Wide .melt() Long .pivot_table() Wide

Choose the shape that fits your next step: wide for readable tables, long for seaborn hue arguments.

4️⃣ pd.merge(): Connecting DataFrames on a Key

Your TfL data has postcodes. The ONS Postcode Directory has borough names, IMD ranks, and LSOA codes. merge() connects the two by matching on a shared column.

The merge() cheatsheet

pd.merge(
    df_left,
    df_right,
    left_on="colA",
    right_on="colX",
    how="left",
)

Use on="col" instead if both DataFrames share the same column name.

Parameter What it does
left_on Key column in the left DataFrame
right_on Key column in the right DataFrame
how "inner" keeps only matches; "left" keeps all left rows (fills NaN if no match)

Matching on a shared key

df_enriched = pd.merge(df_journeys, df_ons[["pcds", "oslaua", "imd"]],
                        left_on="destination_postcode", right_on="pcds", 
                        how="left")

LEFT: df_journeys

destination dest
_postcode
duration
_min
Barking IG11 7QJ 62
Richmond TW9 1DN 44
Croydon CR0 1NX 52

RIGHT: df_ons

pcds oslaua imd
IG11 7QJ E09000002 3421
TW9 1DN E09000027 29834
CR0 1NX E09000008 8734

AFTER pd.merge(..., how="left")

destination dest
_postcode
duration
_min
oslaua imd
Barking IG11 7QJ 62 E09000002 3421
Richmond TW9 1DN 44 E09000027 29834
Croydon CR0 1NX 52 E09000008 8734

The blue postcode was the matching key. The green columns came from the right DataFrame.

how="inner" vs how="left"

What happens when a postcode in your journey data doesn’t exist in the ONS file?

how="inner"
(only matches survive)

destination dest_postcode oslaua
Barking IG11 7QJ E09000002
Richmond TW9 1DN E09000027

⚠️ Croydon’s postcode wasn’t in the ONS file, so the row disappeared.

how="left"
(all left rows survive)

destination dest_postcode oslaua
Barking IG11 7QJ E09000002
Richmond TW9 1DN E09000027
Croydon CR0 1NX NaN

The row survived but the ONS columns are NaN because there was no match.
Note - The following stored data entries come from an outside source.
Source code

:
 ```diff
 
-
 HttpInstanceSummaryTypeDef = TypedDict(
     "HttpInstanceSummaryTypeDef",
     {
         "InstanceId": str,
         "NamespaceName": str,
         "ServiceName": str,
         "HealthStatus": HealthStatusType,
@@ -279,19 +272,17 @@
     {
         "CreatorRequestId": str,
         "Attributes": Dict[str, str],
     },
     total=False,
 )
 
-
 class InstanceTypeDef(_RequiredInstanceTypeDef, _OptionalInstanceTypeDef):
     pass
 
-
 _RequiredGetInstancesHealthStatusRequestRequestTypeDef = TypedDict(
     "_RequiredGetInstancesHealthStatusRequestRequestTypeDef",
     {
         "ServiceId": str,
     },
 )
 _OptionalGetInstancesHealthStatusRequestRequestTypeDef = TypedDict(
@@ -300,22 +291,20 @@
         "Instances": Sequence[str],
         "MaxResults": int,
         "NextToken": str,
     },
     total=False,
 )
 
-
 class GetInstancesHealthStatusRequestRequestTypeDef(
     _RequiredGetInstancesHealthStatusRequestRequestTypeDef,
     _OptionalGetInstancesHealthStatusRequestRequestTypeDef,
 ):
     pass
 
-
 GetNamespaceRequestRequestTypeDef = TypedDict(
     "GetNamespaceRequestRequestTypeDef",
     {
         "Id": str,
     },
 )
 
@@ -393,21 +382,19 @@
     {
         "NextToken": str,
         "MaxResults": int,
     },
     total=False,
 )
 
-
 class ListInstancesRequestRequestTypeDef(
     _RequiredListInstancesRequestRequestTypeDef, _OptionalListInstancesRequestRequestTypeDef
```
Recommendation for MP2: Use how="left" so you can see which postcodes failed to match. Then investigate why.

⚠️ When keys don’t match: the silent merge failure

Postcodes can look different in your TfL data vs the ONS file:

Your TfL data ONS file Will they match?
IG11 7QJ IG11 7QJ ✅ Yes
ig11 7qj IG11 7QJ ❌ No (case mismatch)
IG117QJ IG11 7QJ ❌ No (missing space)
CR0 1NX CR0 1NX ❌ No (leading/trailing spaces)

Fix both sides before merging:

df_journeys["dest_clean"] = (df_journeys["destination_postcode"]
                             .str.strip().str.upper().str.replace(" ", ""))
df_ons["pcds_clean"] = df_ons["pcds"].str.strip().str.upper().str.replace(" ", "")

Don’t go just by what AI is telling you: learn about string methods in the Pandas documentation.

Always verify after merging:

print(f"Rows before: {len(df_journeys)}, Rows after: {len(df_enriched)}")
print(f"Unmatched postcodes: {df_enriched['oslaua'].isna().sum()}")

What’s Next?

  • In the 💻 W08 Lab tomorrow, your class teacher will walk you through merging your own TfL data with the real ONS Postcode Directory, something that will help you build your ✍️ Mini-Project 2 NB02.

  • By the end of lab, you should have a working merge pipeline: data/raw/ → reshape → merge with ONS → save to data/processed/.

  • Week 09: EDA quality checks, mean vs median, correlation vs causation, plot_df refinement, and an introduction to something called closeread.

  • Week 10: ✍️ Mini-Project 2 deadline: Monday 23 March, 8 pm.